**YOUR TASK**
Whenever a line of the records below contains the word "Шланги", copy that line.

[[ EXCERPTED RECORDS open ]]

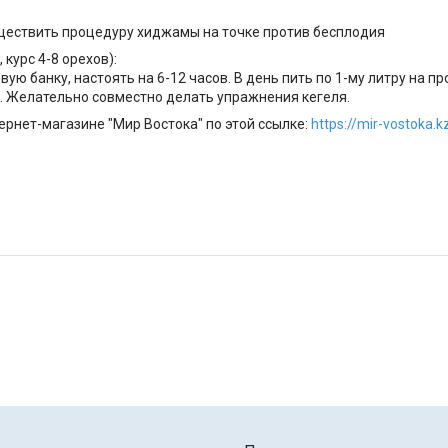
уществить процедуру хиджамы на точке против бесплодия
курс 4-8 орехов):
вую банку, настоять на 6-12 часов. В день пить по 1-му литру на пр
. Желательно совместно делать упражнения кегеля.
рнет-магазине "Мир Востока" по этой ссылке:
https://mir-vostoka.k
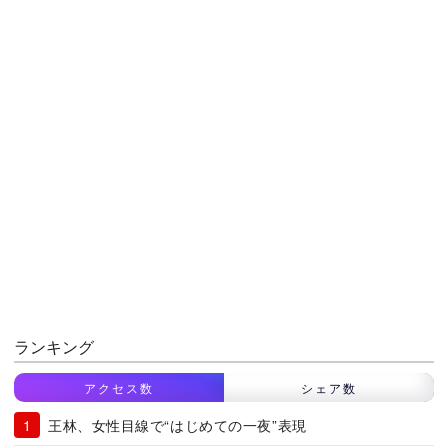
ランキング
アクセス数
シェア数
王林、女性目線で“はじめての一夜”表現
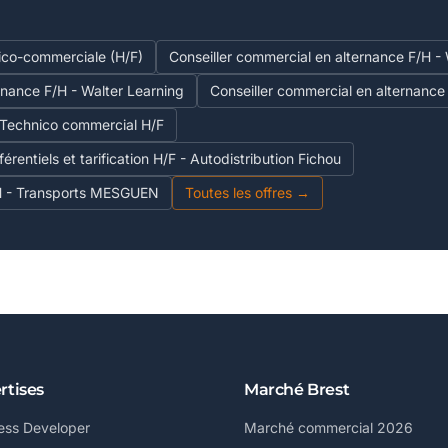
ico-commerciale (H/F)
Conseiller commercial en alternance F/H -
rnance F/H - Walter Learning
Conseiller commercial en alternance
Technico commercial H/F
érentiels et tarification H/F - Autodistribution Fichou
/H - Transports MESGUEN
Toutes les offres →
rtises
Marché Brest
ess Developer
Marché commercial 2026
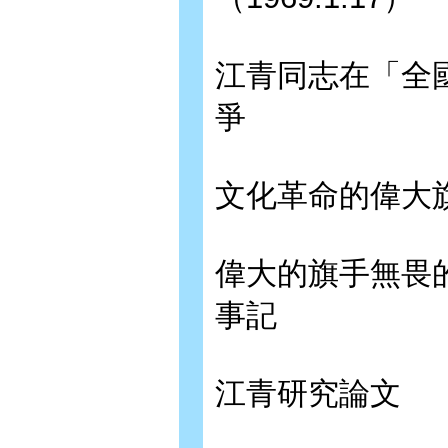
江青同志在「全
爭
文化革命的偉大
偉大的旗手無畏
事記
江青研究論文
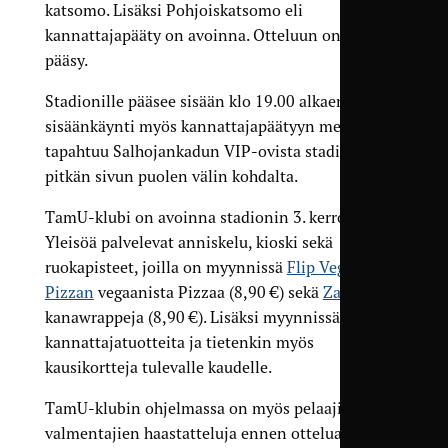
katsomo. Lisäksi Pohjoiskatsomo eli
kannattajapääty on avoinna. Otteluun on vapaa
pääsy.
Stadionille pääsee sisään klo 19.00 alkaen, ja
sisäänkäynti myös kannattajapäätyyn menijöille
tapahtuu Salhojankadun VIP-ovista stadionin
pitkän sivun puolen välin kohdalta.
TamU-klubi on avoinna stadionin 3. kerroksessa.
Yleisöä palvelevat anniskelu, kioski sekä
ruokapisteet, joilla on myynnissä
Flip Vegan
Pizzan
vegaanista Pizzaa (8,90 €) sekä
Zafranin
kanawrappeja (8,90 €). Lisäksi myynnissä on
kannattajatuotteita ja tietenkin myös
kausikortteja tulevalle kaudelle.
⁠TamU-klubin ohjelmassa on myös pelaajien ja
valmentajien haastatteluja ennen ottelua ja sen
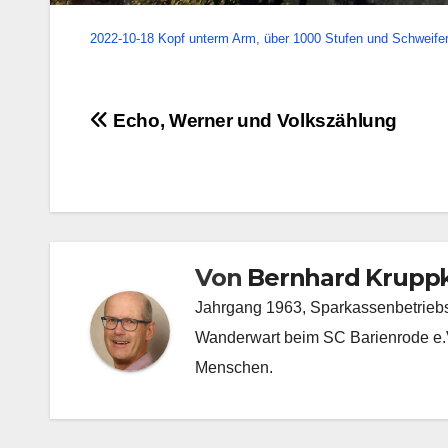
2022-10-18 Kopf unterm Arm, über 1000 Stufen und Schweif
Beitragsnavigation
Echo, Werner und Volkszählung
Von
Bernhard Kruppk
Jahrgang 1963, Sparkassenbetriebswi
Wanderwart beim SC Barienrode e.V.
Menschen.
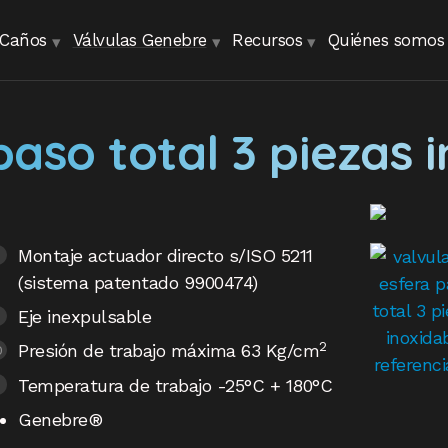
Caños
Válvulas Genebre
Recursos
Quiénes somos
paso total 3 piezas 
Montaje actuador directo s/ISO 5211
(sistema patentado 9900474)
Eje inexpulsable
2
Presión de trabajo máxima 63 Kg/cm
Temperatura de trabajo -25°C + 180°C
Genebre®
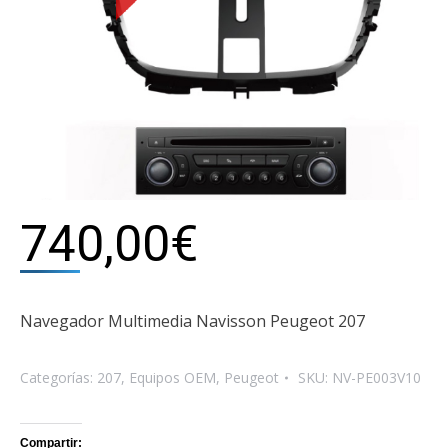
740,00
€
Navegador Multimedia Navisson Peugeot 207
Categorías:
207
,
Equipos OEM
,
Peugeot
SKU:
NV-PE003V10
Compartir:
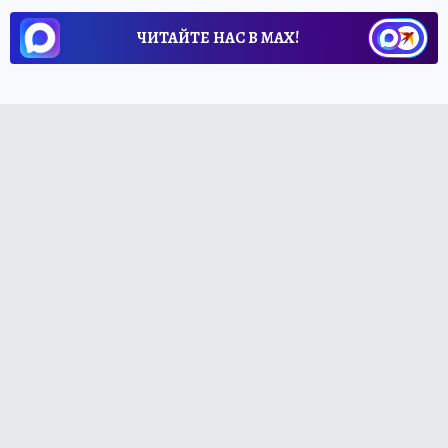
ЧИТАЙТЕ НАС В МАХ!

[[ EXCERPTED RECORDS closed ]]
[[ EXCERPTED RECORDS open ]]

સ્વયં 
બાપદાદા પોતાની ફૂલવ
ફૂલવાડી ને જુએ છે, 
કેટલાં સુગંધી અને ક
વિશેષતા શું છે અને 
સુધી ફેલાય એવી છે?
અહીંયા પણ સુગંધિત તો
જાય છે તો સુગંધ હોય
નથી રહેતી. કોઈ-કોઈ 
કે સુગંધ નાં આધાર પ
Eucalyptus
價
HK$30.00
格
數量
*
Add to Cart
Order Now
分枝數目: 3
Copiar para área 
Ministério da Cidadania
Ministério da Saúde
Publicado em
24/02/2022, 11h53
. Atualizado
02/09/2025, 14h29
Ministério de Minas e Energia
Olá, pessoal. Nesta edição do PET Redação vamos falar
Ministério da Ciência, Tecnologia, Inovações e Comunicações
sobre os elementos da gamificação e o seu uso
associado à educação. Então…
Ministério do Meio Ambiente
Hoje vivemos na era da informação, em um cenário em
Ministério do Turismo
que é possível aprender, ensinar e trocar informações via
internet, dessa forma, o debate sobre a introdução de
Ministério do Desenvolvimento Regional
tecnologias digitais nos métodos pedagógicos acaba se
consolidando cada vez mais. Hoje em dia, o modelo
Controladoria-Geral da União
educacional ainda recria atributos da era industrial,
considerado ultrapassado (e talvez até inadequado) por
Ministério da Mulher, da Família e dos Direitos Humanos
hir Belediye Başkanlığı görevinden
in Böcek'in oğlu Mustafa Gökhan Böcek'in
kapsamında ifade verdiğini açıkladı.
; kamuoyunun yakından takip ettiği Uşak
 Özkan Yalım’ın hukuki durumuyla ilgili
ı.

[[ EXCERPTED RECORDS closed ]]
[[ EXCERPTED RECORDS open ]]

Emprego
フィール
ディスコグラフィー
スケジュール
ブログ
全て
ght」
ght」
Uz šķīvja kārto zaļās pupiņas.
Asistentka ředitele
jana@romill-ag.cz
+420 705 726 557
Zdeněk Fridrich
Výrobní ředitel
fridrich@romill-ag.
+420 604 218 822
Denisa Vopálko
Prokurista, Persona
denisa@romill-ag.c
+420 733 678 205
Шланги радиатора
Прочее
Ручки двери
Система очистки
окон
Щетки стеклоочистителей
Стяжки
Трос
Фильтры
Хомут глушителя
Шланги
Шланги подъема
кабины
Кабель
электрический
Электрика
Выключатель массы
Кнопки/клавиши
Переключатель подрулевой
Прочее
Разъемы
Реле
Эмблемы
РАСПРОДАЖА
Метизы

[[ EXCERPTED RECORDS closed ]]

**EXERCISE OUTPUT**
Шланги радиатора
Шланги
Шланги подъема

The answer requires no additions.